Status: RESOLVED WONTFIX
Alias: None
Product: WHATWG
Classification: Unclassified
Component: HTML (show other bugs)
Version: unspecified
Hardware: Other other
: P3 normal
Target Milestone: Unsorted
Assignee: Ian 'Hixie' Hickson
QA Contact: contributor
URL: http://www.whatwg.org/specs/web-apps/...
Whiteboard:
Keywords:
Depends on:
Blocks:
 
Reported: 2012-01-30 08:54 UTC by contributor
Modified: 2013-01-29 21:14 UTC (History)
3 users (show)

See Also:


Attachments

Description contributor 2012-01-30 08:54:19 UTC
Specification: http://www.whatwg.org/specs/web-apps/current-work/multipage/text-level-semantics.html
Multipage: http://www.whatwg.org/C#the-i-element
Complete: http://www.whatwg.org/c#the-i-element

Comment:
"an idiomatic phrase from another language" doesn’t cover non-idiomatic
transliterated foreign words in English prose

Posted from: 58.90.241.170 by w3.org@boblet.net
User agent: Mozilla/5.0 (Macintosh; Intel Mac OS X 10_6_8) AppleWebKit/535.7 (KHTML, like Gecko) Chrome/16.0.912.77 Safari/535.7
Comment 1 Oli Studholme 2012-01-30 14:34:54 UTC
The spec for the i element currently includes “an idiomatic phrase from another language” as an example usage, for idiomatic phrases like “de facto” that are commonly italicised in English prose. However transliterated foreign languages are also typically italicised in English prose, and now that the spec doesn’t include the comment “(content whose typical typographic presentation is italicized)”, there’s no mention of this other foreign language-related use case.

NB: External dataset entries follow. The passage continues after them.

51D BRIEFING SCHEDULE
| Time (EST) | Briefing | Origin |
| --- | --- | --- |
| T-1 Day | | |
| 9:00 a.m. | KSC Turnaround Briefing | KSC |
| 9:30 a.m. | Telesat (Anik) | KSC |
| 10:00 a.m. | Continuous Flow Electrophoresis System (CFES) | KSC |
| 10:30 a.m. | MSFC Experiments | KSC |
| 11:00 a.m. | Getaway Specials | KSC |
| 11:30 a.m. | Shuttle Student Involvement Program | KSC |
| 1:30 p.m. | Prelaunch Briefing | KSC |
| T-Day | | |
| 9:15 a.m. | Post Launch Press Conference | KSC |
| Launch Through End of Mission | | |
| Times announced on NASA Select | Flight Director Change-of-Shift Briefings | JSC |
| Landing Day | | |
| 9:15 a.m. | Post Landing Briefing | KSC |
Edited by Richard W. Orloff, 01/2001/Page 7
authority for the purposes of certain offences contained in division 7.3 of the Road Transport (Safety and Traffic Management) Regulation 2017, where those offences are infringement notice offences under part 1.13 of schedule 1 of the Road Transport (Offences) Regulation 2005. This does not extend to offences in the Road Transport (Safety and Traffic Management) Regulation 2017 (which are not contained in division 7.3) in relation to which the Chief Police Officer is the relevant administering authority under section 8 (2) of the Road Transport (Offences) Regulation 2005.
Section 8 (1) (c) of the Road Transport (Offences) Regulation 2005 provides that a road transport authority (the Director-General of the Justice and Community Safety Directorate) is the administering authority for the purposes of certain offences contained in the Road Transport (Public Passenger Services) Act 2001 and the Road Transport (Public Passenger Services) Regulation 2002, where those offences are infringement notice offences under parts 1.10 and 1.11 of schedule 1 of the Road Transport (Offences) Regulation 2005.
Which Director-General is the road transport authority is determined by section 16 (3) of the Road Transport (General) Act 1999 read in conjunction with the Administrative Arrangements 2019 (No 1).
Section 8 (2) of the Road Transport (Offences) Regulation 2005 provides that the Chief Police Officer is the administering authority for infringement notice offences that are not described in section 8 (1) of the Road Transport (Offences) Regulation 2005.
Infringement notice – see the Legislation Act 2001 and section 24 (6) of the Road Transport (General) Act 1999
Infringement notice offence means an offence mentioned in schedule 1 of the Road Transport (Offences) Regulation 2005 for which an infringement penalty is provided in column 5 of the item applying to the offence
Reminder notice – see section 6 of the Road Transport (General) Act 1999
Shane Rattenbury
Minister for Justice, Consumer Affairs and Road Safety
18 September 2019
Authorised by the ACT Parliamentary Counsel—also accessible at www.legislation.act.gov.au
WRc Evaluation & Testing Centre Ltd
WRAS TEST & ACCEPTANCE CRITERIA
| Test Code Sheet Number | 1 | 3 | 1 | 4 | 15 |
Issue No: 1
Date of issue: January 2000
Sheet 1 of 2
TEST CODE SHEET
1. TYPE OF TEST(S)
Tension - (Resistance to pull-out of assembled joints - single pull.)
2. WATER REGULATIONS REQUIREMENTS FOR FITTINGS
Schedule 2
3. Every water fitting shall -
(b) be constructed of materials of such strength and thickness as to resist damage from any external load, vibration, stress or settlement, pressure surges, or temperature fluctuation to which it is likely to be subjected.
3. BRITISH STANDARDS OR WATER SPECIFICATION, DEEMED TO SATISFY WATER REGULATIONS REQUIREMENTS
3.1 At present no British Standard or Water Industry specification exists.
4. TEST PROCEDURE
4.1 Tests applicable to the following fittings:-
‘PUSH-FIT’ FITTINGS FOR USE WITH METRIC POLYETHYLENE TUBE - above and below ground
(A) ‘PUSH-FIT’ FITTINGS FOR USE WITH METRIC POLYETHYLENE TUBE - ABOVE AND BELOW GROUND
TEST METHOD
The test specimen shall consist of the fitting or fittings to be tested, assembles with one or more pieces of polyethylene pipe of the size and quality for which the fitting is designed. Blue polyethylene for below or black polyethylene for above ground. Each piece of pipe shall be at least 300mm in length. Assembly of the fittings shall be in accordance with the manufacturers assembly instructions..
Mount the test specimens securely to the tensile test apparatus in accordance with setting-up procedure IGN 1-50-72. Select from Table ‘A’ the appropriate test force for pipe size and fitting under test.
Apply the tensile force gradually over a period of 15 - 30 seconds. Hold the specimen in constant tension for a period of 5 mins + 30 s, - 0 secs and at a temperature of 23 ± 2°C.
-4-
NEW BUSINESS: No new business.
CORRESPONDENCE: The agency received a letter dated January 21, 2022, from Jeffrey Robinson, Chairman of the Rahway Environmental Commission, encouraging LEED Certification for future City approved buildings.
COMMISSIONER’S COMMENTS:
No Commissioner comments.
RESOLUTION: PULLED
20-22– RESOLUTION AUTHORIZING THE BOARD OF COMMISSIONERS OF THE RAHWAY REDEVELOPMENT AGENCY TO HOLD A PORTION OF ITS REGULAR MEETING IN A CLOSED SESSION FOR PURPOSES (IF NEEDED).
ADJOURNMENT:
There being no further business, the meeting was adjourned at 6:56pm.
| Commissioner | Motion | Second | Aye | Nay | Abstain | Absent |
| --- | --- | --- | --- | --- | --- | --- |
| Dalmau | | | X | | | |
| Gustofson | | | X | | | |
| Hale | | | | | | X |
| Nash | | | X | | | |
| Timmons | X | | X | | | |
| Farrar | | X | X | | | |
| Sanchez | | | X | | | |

My sloppy phrasing in an HTML5 Doctor article[1] has led to some confusion about whether the spec says foreign words should always use the i element. I’d like to correct the article, but the spec currently doesn’t seem to cover transliterated foreign words. Also, while I assumed “idiomatic phrase” referred to definition 1 in the American Heritage dictionary[2], definitions 2 and 3 were also possible interpretations, and 2 would make the current wording apply to transliterated foreign language.

1. “A speech form or an expression of a given language that is peculiar to itself grammatically or cannot be understood from the individual meanings of its elements, as in keep tabs on.”
2. “The specific grammatical, syntactic, and structural character of a given language.”
3. “Regional speech or dialect.”

I also suspect that this use case only applies to transliterated languages in prose in a European language, as for example Japanese doesn’t even have italics (the Japanese equivalent is katakana).


In The Chicago Manual of Style (15th Ed.) italicising foreign words is covered in Chapter 7 (“Spelling, Distinctive Treatment of Words, and Compounds”) 7.51-7.56, and Chapter 10 (“Foreign languages”), especially 10.93. Here are the relevant quotes…

# Chapter 7, under the subtitles “Italics, Capitals, and Quotation Marks” and “Foreign Words”:

7.51 “Italics. Italics are used for isolated words and phrases in a foreign language if they are likely to be unfamiliar to readers.”
“An entire sentence or a passage of two or more sentences in a foreign language is usually set in roman and enclosed in quotation marks.”

7.54 “Familiar foreign words. Foreign words and phrases familiar to most readers and listed in Webster are not italicized if used in an English context”
“If confusion might arise, however, foreign terms are best italicized and spelled as in the original language. ”
“The decision to italicize should not be based solely on whether a term appears in Webster.”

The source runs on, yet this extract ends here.